RECORD EXTRACTS section start

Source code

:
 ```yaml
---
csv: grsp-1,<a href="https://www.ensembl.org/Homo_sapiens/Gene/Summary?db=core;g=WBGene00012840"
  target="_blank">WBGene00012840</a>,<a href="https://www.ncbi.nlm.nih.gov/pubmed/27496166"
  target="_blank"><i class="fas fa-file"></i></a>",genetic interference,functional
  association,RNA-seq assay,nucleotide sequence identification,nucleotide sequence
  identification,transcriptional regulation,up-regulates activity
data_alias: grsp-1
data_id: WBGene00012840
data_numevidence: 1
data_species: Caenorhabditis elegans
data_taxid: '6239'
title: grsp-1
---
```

RECORD EXTRACTS section end

→ WORK ORDER: The answer consists of the lines above that include the word "grsp", each copied exactly.

→ ANSWER SECTION:
csv: grsp-1,<a href="https://www.ensembl.org/Homo_sapiens/Gene/Summary?db=core;g=WBGene00012840"
data_alias: grsp-1
title: grsp-1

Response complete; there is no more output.